Department: SOC

Roles and Responsibilities: -

• Strong oral and written skills is a must.
• Experience in managing global customers specially in US and Canada is an advantage.
• Proficient in Incident Management and Response.
• In-depth knowledge of security concepts such as cyber-attacks and techniques, threat vectors, risk management, incident management etc. (Strong knowledge of EDR and XDR is an advantage)
• Strong understanding of Security solutions like EDR, XDR, NDR, EPP, Web Security, Firewalls, Email Security, O365, SIEM, SSL, Packet Analysis, HIPS/NIPS, Network Monitoring tools, Remedy, Service Now Ticketing Toolset Web Security, AV, UBEA, Advanced SOC etc.
• Responsible for working in a 24x7 Security Operation centre (SOC) environment.
• Should have hands-on experience to create, perform, review and deliver Incident Response playbooks and procedures.
• Provide analysis and trending of security log data from a large number of heterogeneous security devices
• Experience in threat and vulnerability analysis as well as security advisory services.
• Experience with Security Information Event Management (SIEM) tools, creating advanced co-relation rules, and Vulnerability Assessments ( hands-on experience is a must)
• Must have experience in threat hunting.
• Experience in forensic investigations is an advantage
• Investigate, document, and report on information security issues and emerging trends
• Other tasks and responsibilities as assigned
• Experience with creating and fine tuning of Rules, and Playbook etc.
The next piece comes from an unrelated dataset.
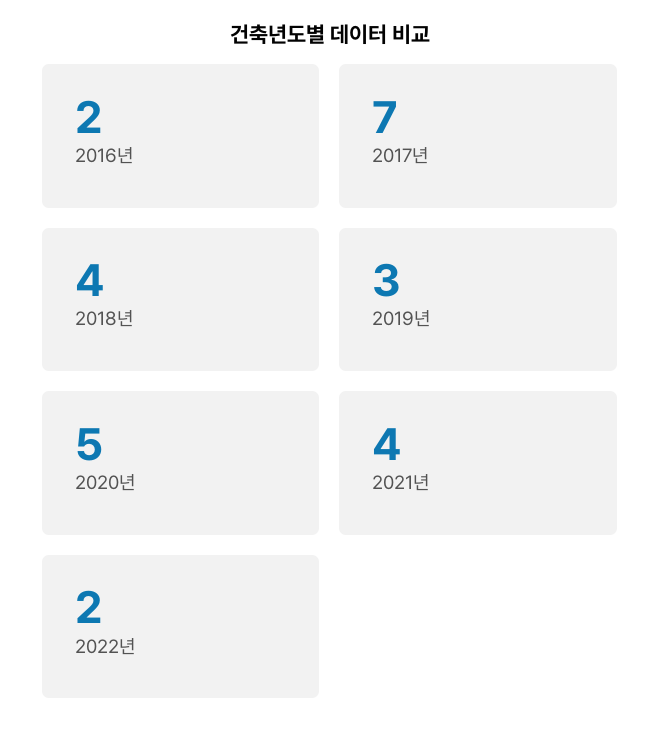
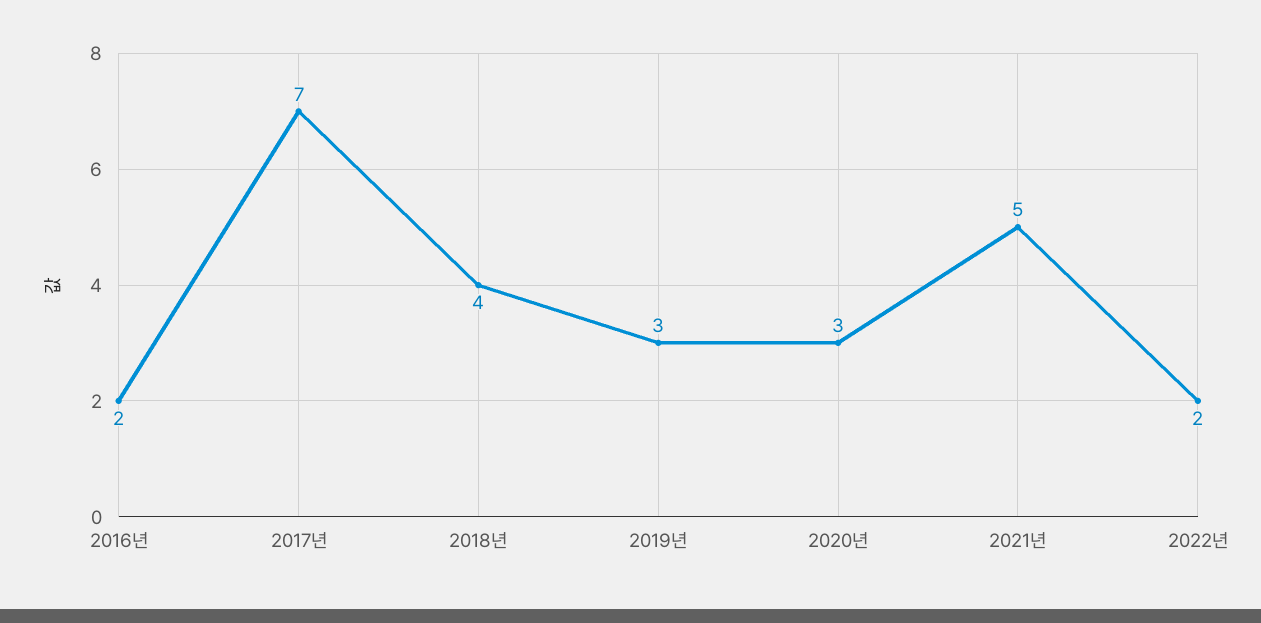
2020년: 5 -> 3
2021년: 4 -> 5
• Knowledge of various operating system flavours including but not limited to Windows, Linux, Unix
• Knowledge of TCP/IP Protocols, network analysis, and network/security applications;
• Knowledge of common Internet protocols and applications
• Communicate effectively by contributing significantly to the development and delivery of a variety of written and visual documents for diverse audiences.